__WHAT THE TASK ASKS__
Take the line that contains "For patients with" as the first and the last line of the material as the final one; set down exactly the lines in that span.

__LISTED ENTRIES__
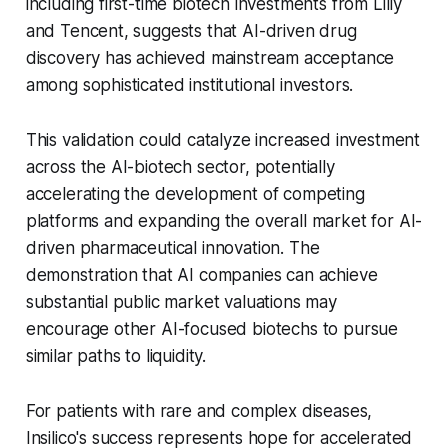
including first-time biotech investments from Lilly
and Tencent, suggests that AI-driven drug
discovery has achieved mainstream acceptance
among sophisticated institutional investors.
This validation could catalyze increased investment
across the AI-biotech sector, potentially
accelerating the development of competing
platforms and expanding the overall market for AI-
driven pharmaceutical innovation. The
demonstration that AI companies can achieve
substantial public market valuations may
encourage other AI-focused biotechs to pursue
similar paths to liquidity.
For patients with rare and complex diseases,
Insilico's success represents hope for accelerated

__EXPECTED OUTPUT__
For patients with rare and complex diseases,
Insilico's success represents hope for accelerated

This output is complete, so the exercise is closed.